Aim of the task - Reproduce the lines starting at the one containing "# What The Order" and ending at the one containing "Ensuring the security", swapping "platform" for "service" and leaving all other text unchanged. Omit the pictures from your answer.

╭──

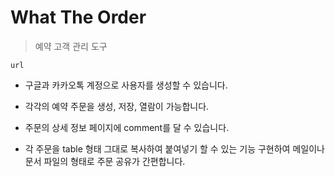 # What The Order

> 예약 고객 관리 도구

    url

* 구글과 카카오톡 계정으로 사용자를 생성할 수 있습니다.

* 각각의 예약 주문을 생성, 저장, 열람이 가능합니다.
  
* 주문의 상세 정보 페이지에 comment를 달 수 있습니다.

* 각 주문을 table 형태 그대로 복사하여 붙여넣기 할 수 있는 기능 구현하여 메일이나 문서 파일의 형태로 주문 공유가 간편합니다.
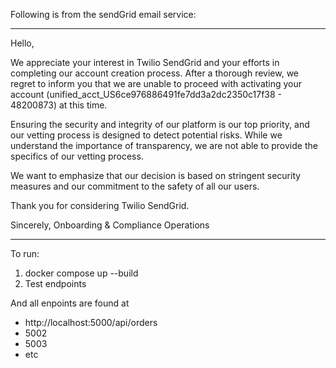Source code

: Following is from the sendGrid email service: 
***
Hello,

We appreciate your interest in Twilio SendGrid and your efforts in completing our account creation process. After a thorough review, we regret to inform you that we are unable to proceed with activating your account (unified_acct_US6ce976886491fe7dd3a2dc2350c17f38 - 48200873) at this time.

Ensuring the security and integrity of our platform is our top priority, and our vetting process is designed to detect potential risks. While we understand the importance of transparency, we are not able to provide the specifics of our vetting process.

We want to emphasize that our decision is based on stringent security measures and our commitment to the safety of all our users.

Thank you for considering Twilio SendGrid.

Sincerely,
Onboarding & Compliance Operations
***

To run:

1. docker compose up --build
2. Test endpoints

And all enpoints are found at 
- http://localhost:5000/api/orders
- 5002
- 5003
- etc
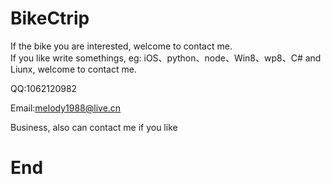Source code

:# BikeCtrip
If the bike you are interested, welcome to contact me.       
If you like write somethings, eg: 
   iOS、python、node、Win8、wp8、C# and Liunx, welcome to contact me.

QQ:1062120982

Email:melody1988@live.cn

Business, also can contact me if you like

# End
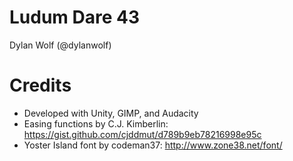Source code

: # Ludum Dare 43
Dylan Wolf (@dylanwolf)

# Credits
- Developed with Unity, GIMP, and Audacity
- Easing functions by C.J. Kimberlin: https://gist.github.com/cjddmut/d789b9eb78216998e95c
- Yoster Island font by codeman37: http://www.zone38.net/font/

╰──
╭──

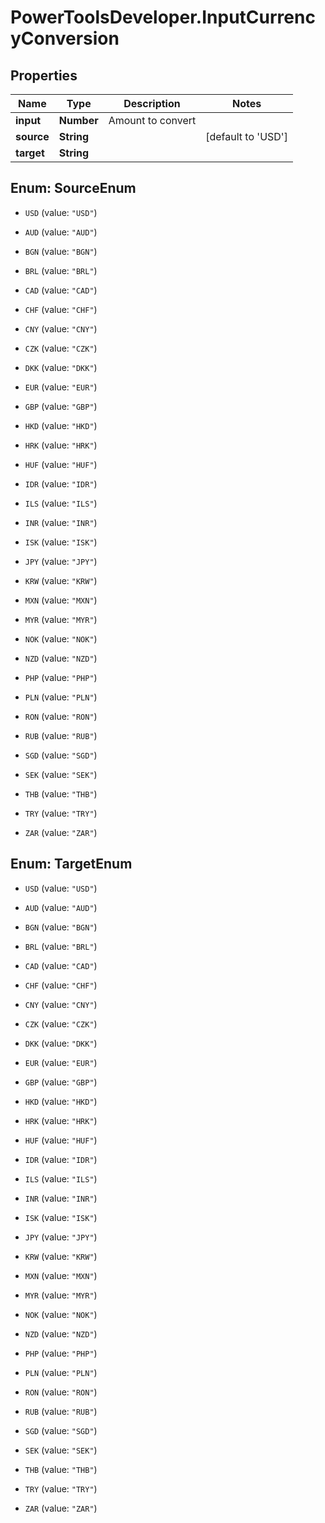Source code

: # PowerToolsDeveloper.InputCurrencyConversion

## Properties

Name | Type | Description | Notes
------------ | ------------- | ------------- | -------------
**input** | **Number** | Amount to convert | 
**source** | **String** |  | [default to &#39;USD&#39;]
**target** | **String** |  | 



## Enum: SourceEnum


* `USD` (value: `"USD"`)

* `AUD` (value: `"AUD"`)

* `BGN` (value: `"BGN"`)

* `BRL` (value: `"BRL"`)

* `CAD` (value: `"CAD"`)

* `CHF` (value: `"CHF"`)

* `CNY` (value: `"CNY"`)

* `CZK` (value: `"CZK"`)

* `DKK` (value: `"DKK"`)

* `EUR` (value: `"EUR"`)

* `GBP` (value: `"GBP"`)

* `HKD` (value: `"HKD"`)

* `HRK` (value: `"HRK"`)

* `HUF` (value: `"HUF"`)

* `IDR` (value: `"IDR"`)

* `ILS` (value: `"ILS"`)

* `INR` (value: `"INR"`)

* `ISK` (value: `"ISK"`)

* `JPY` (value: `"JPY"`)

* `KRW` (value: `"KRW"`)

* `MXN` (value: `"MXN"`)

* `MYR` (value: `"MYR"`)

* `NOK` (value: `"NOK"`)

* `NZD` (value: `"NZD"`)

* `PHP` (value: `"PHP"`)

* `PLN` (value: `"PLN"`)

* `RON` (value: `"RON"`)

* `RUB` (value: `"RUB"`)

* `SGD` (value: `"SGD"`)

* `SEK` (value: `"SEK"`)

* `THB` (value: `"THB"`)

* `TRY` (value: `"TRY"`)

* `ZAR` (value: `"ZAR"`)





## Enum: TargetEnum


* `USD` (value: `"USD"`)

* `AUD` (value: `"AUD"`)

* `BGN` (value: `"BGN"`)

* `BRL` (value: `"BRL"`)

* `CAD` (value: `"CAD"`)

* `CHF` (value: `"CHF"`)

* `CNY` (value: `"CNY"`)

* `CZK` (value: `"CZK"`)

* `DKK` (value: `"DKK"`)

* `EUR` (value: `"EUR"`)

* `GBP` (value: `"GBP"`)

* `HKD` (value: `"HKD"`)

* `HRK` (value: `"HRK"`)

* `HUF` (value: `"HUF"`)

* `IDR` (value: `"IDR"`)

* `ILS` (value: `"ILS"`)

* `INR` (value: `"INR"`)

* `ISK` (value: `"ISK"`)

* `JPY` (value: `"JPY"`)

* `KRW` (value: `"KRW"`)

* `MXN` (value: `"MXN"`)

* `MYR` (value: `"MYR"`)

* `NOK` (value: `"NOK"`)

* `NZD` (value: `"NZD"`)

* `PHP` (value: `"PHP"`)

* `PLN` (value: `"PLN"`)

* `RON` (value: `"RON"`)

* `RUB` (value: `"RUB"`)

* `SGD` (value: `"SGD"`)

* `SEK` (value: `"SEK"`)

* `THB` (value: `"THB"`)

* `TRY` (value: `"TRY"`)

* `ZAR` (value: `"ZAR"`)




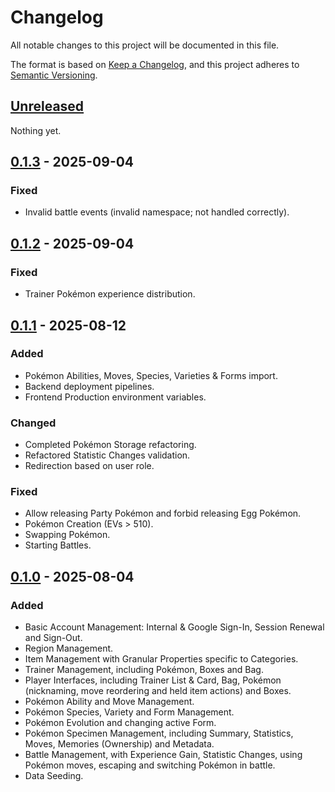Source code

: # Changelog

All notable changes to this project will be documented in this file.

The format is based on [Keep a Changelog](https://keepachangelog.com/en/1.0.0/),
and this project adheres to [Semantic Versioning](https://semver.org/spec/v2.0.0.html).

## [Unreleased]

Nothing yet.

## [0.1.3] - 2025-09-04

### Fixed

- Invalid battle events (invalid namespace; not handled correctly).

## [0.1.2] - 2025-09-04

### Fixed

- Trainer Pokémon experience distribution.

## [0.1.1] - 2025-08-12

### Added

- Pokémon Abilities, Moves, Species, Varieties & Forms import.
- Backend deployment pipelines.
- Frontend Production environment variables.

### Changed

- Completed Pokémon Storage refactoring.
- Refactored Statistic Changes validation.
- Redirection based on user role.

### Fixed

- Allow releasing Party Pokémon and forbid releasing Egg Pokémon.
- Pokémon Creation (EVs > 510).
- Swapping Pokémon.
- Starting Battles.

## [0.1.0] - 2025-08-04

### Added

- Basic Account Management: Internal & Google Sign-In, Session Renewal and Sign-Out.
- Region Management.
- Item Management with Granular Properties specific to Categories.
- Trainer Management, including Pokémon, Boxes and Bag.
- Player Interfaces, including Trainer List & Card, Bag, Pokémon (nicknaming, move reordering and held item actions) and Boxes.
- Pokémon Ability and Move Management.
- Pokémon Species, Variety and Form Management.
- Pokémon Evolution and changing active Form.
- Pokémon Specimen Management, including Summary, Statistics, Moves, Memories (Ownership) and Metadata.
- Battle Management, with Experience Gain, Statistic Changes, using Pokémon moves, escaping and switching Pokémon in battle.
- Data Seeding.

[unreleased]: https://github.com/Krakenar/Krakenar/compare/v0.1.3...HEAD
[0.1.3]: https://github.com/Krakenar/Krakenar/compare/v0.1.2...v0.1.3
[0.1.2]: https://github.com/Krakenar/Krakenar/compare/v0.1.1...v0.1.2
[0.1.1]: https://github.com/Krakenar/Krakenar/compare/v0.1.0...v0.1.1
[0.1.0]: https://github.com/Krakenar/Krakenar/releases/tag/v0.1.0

╰──

Answer box -
 # What The Order

> 예약 고객 관리 도구

    url

* 구글과 카카오톡 계정으로 사용자를 생성할 수 있습니다.

* 각각의 예약 주문을 생성, 저장, 열람이 가능합니다.
  
* 주문의 상세 정보 페이지에 comment를 달 수 있습니다.

* 각 주문을 table 형태 그대로 복사하여 붙여넣기 할 수 있는 기능 구현하여 메일이나 문서 파일의 형태로 주문 공유가 간편합니다.
Source code

: Following is from the sendGrid email service: 
***
Hello,

We appreciate your interest in Twilio SendGrid and your efforts in completing our account creation process. After a thorough review, we regret to inform you that we are unable to proceed with activating your account (unified_acct_US6ce976886491fe7dd3a2dc2350c17f38 - 48200873) at this time.

Ensuring the security and integrity of our service is our top priority, and our vetting process is designed to detect potential risks. While we understand the importance of transparency, we are not able to provide the specifics of our vetting process.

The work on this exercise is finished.